Post
Topic
Board Bitcoin Discussion
Re: latency and locality
by
MoonShadow
on 06/08/2010, 23:42:31 UTC
Imagine this picture...

You have a full client on your Iphone running in the background, and then there is a power failure.  You head down to the corner store, and find that the shopkeeper has put everything in the cooler on sale half price, cash or bitcoins only.  Your cellphone client connects with the shopkeeper's cell phone client over ad-hoc bluetooth.  Signs the transfer accouncement (there are no actual cryptocoins in your wallet, they exist only as a series of entries into an encrypted ledger we call the blockchain, more like writing a check than actual coins) over to the shopkeeper's address.  Shopkeeper's client can then (but does not have to) check his copy of the blockchain to verify that you actually owned said bitcoins at the time of his last blockchain update.  If it's good locally, he can assume that you are not trying to cheat him and accept the trade and you leave with your half priced milk.  This does not protect the shopkeeper from an intentional double spend, but you still had to have honestly owned the coins at one time in order to do this.  If you did not own the coins at the time the power went out, his client would have rejected the transfer.



There was another point here that I intended to make.

As with the example above, most cash transactions are not actually anonymous, but psuedo-anonymous.  For example, one party can be well established (the shopkeeper) while the other is mostly anonymous, (the bargain hunter in the above example) but even the buyer is not truely anonymous.  He has been in the shop many times before, and even if the shopkeeper doesn't know his name, he has seen his face enough times to recognize it.  So there is some trust that, since he is a local or regular customer, that he is not some pro trying to sting him with an opprotunistic scam.

Another example of a psuedo-anonymous transaction is the kind that both parties are anonymous to the world, but not to each other.  This is actually how *most* cash transactions work in the real world; but online it could go like this...

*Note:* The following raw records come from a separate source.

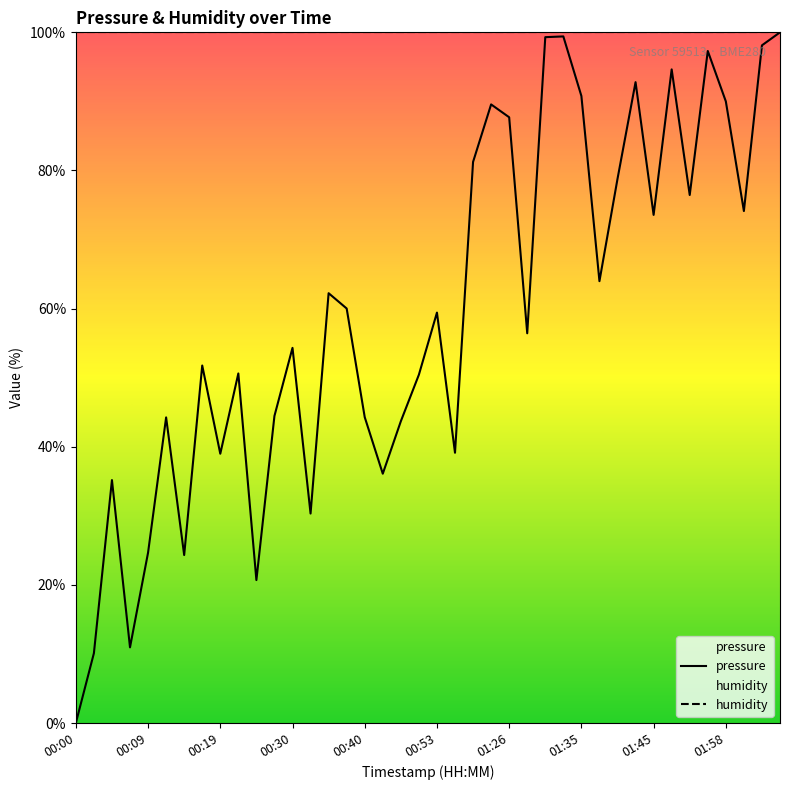

At how many categories does at least one series exceed 13?

40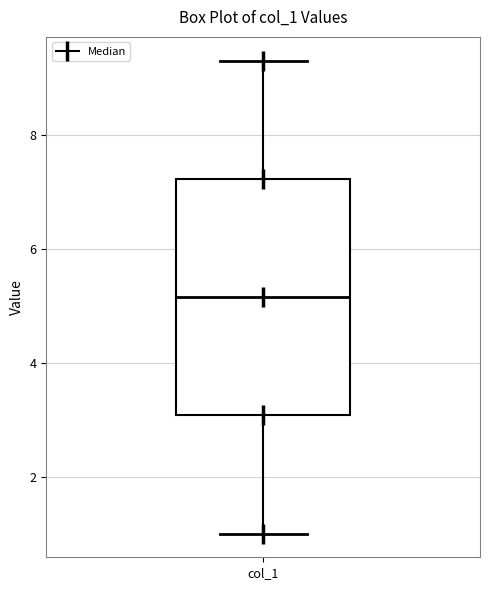

Where does the median line of the box for col_1 sit on the y-axis? The values are not printed on the chart, so give them approximately, as read against the axis.

5.2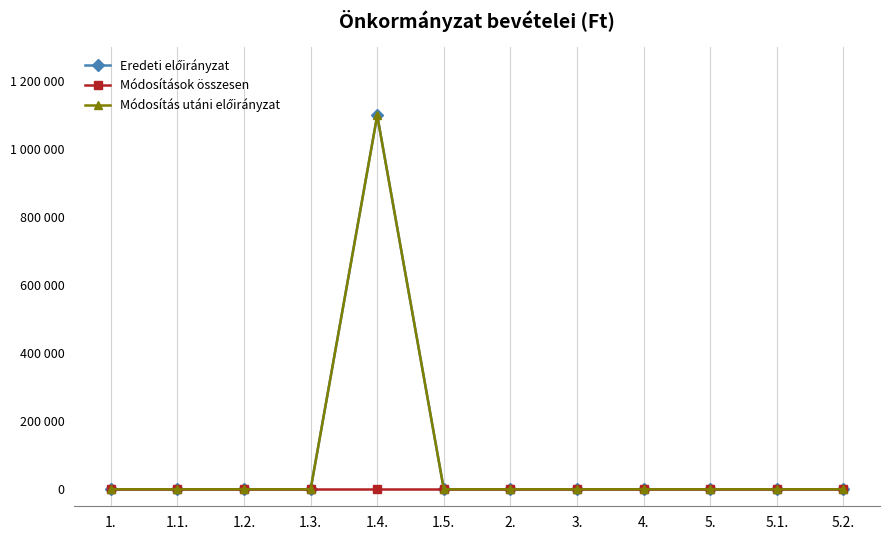

True or false: Módosítások összesen and Módosítás utáni előirányzat cross at least once.

False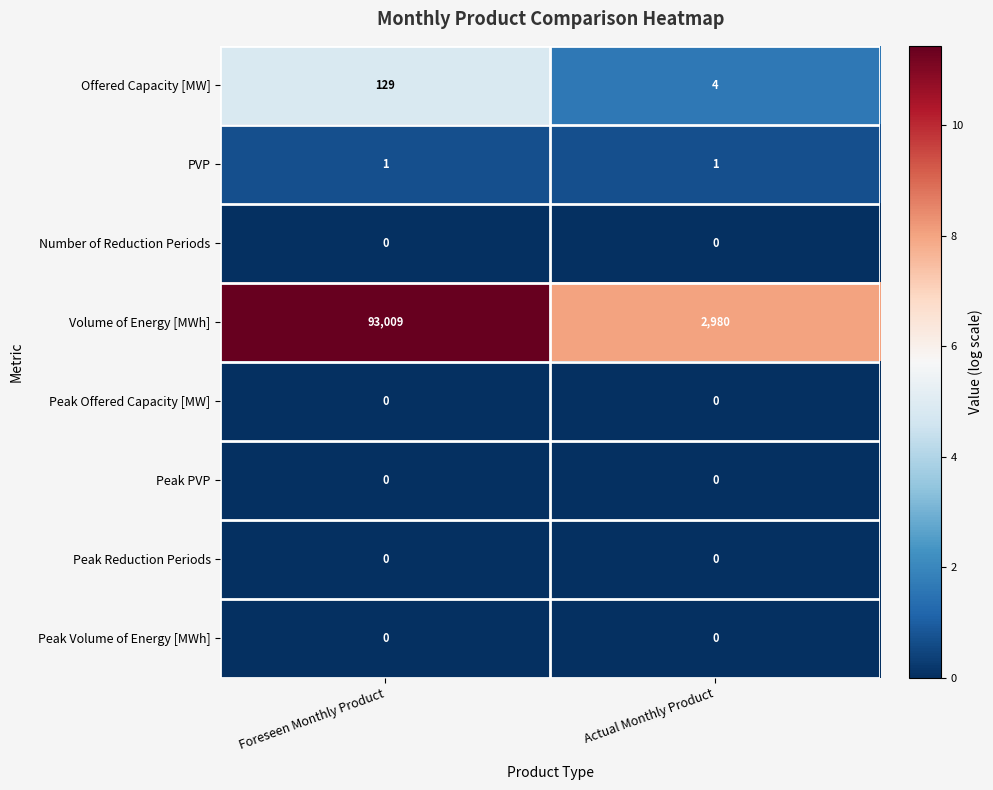

At which category does the chart reach its peak across all series?

Foreseen Monthly Product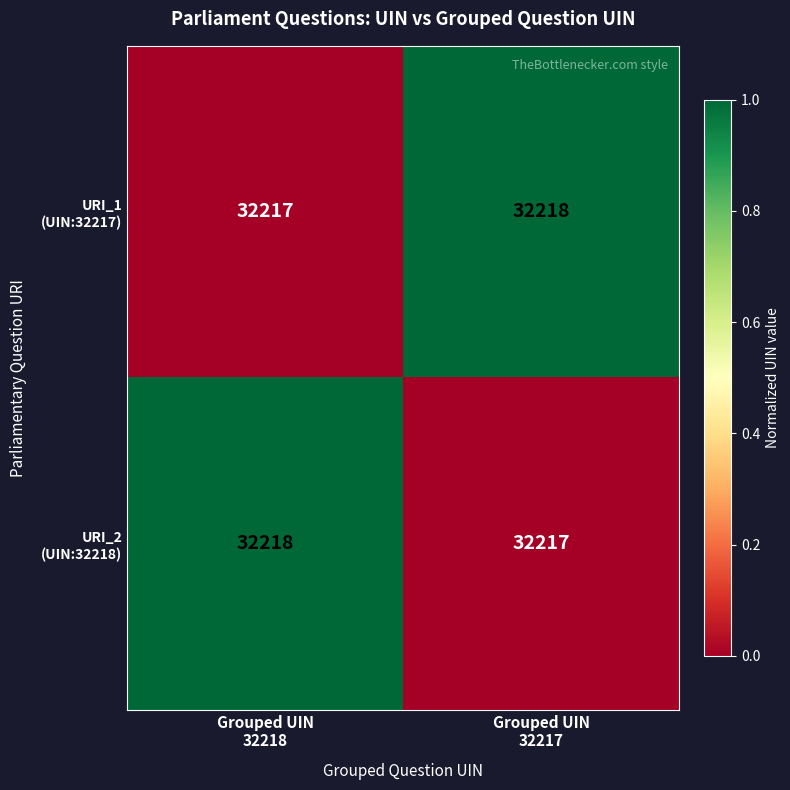

What is the minimum value shown in the chart?

32217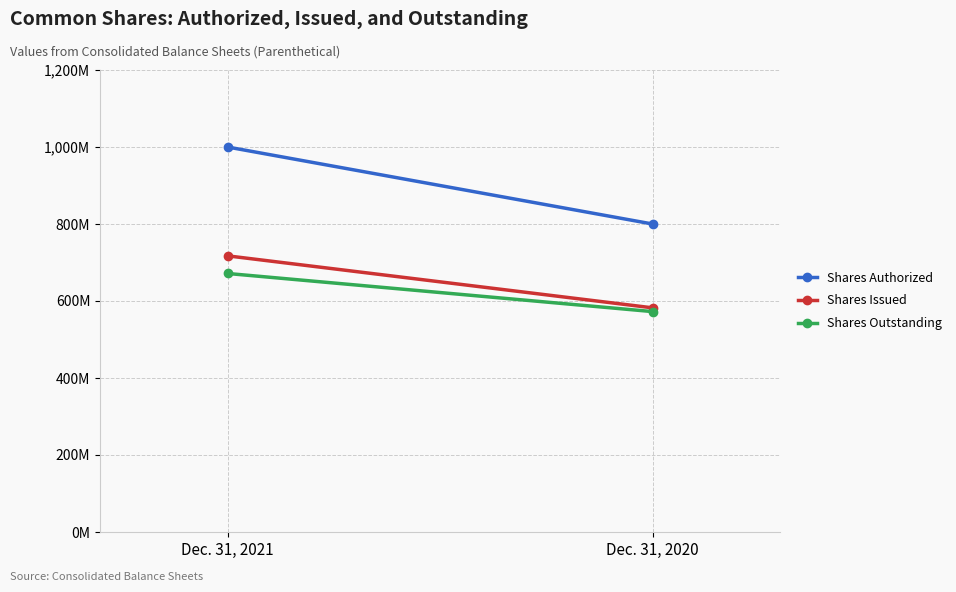

Reading left to right, extract all data points from this chart.

Shares Authorized: Dec. 31, 2021=1000000000	Dec. 31, 2020=800000000
Shares Issued: Dec. 31, 2021=717316622	Dec. 31, 2020=582258622
Shares Outstanding: Dec. 31, 2021=671510912	Dec. 31, 2020=572484072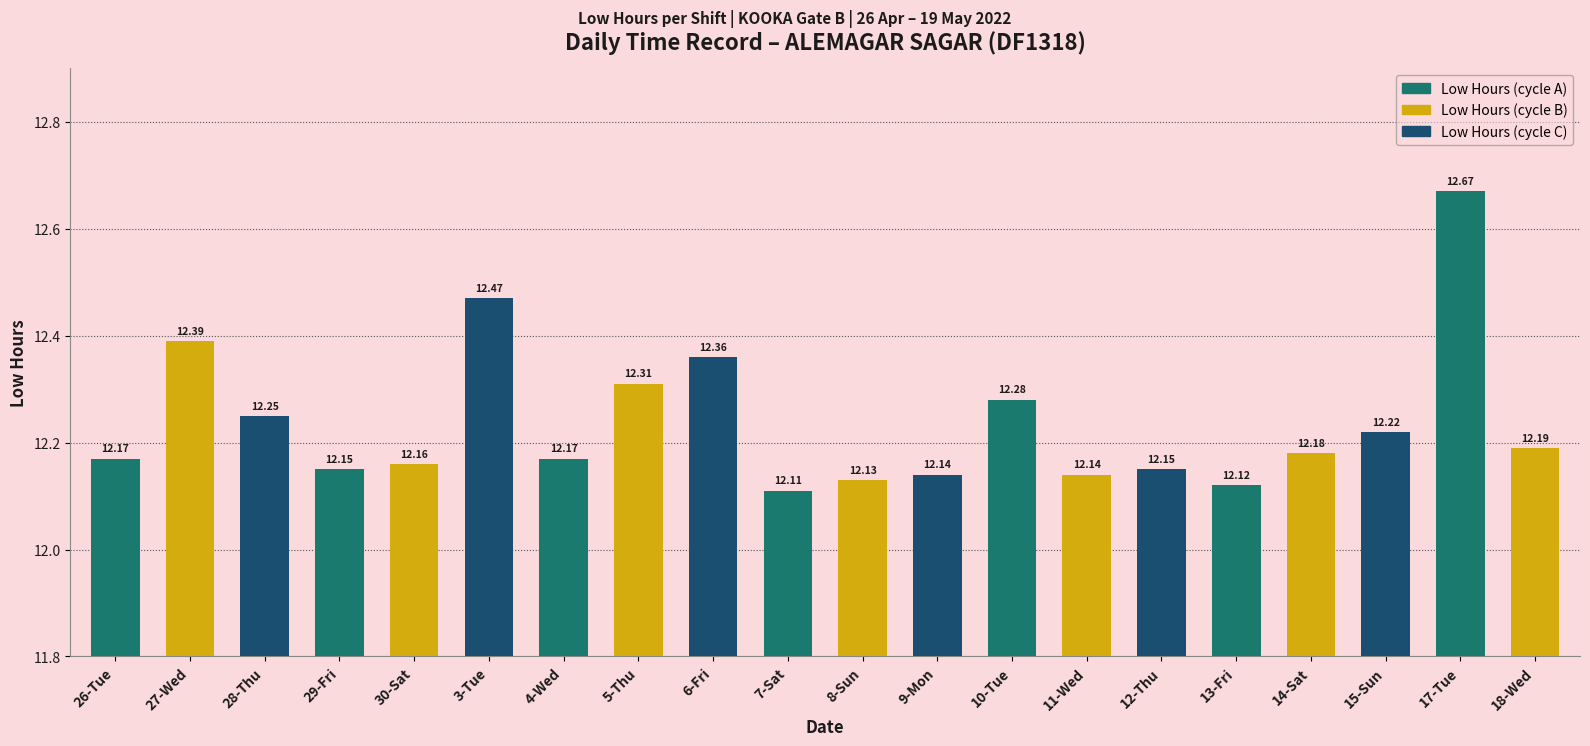

How many bars are there in total?

20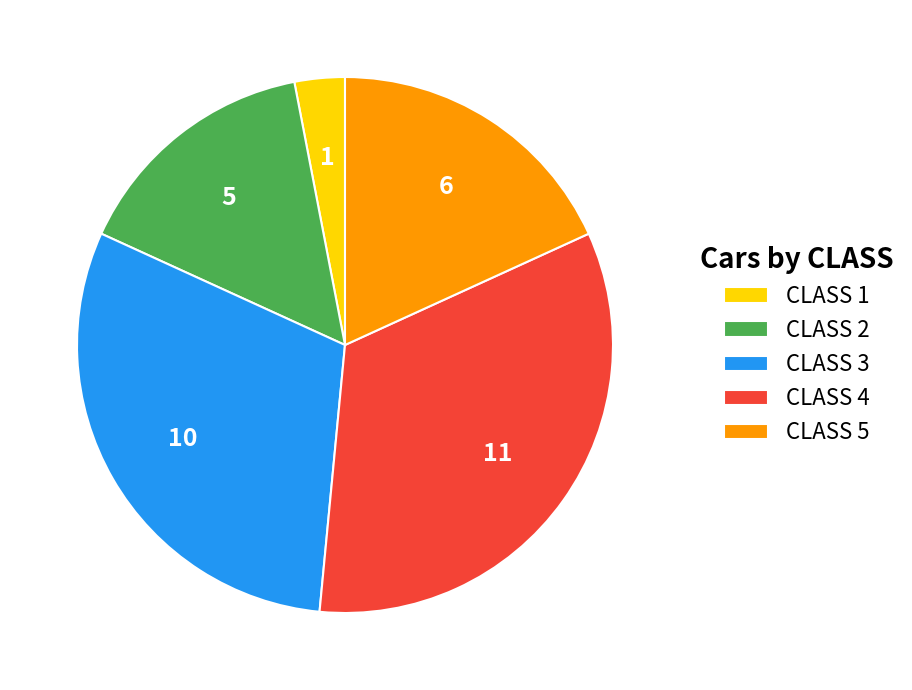

Do CLASS 5 and CLASS 1 together represent more than half of the pie?

No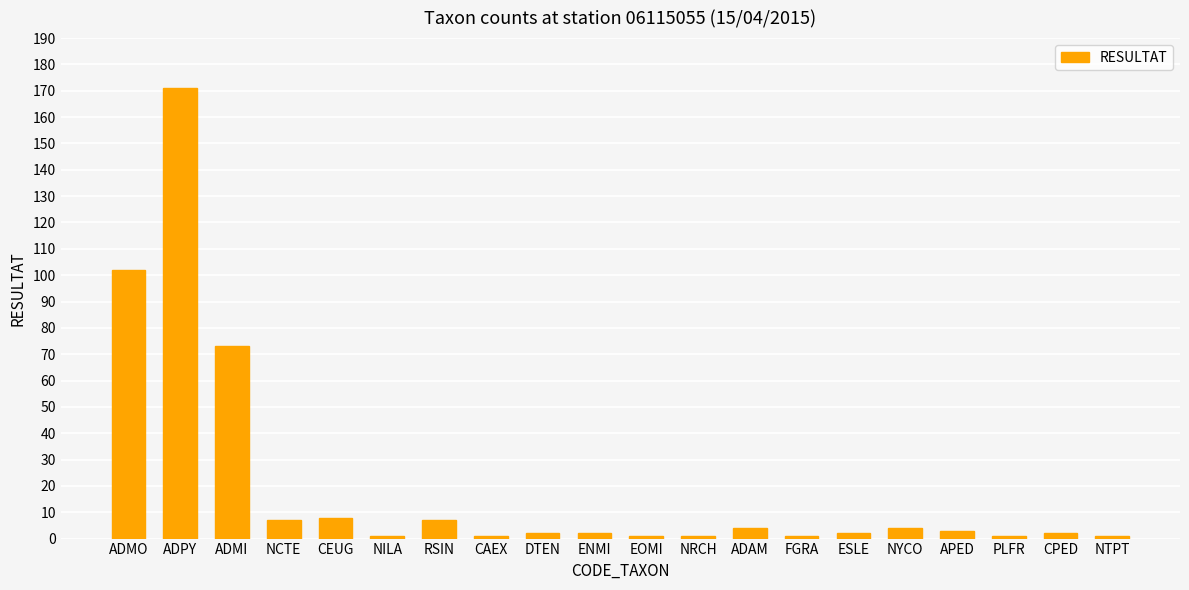

The value at ADMO is 162. True or false?

False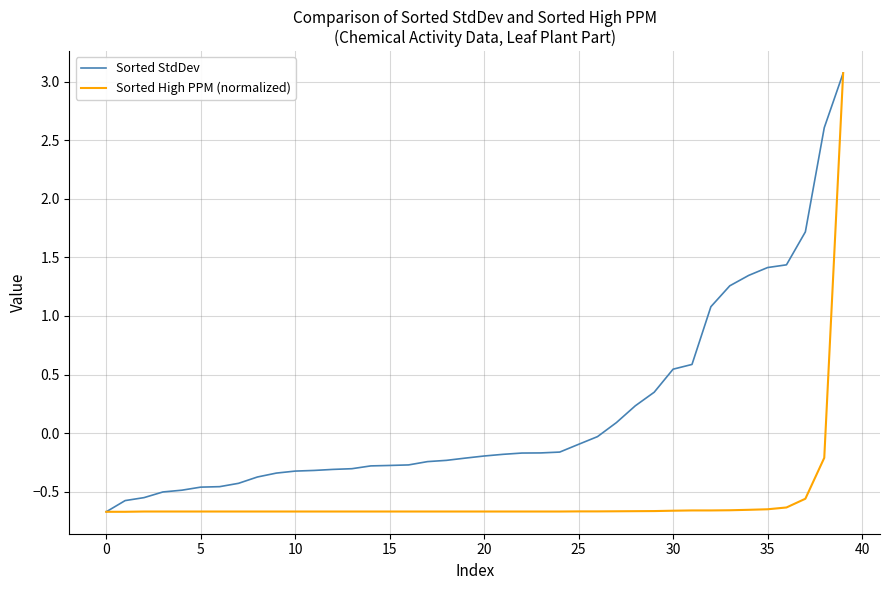

List the series in order of their overall mean, lowest first.

Sorted High PPM (normalized), Sorted StdDev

You want to get something, let's say, unusual.  You find this guy on, say, Tor with a hidden website selling your wanted commodity.  He is known to you only as, "pothead420" on the website.  You have no other way to contact him, and no means of finding out who is actually is.  You don't trust this guy, but someone is going to have to take a leap of faith, and that someone is likely going to be you.  So at first, you order small.  After a few succesful trades, your trust grows that "pothead420" is an honest dealer; so your orders grow larger.  He could screw you over at any time without recourse, but then he would be cutting off a regular customer, so he has an incentive to continue to treat you properly.


A third kind of pseudo-anonymous trust relationship could be found on this very forum that depends on reputation.  Most of us do not use our real names, but some of us do.  We assume that the member who uses the name of the bitcoin programmer is the actual programmer, and have some evidence to support this, but we cannot know for sure.  But, as far as this forum is concerned, he has a reputation.  So if you were to do direct business with him, and screw him, his word that you are not trustworthly would harm any business that you desired to conduct in the future, solely because he has a longer reputation than any newcomer.


All of these examples involve some kind of two party trust, but not one requires both parties trust a third.  Not even the verification of the blockchain.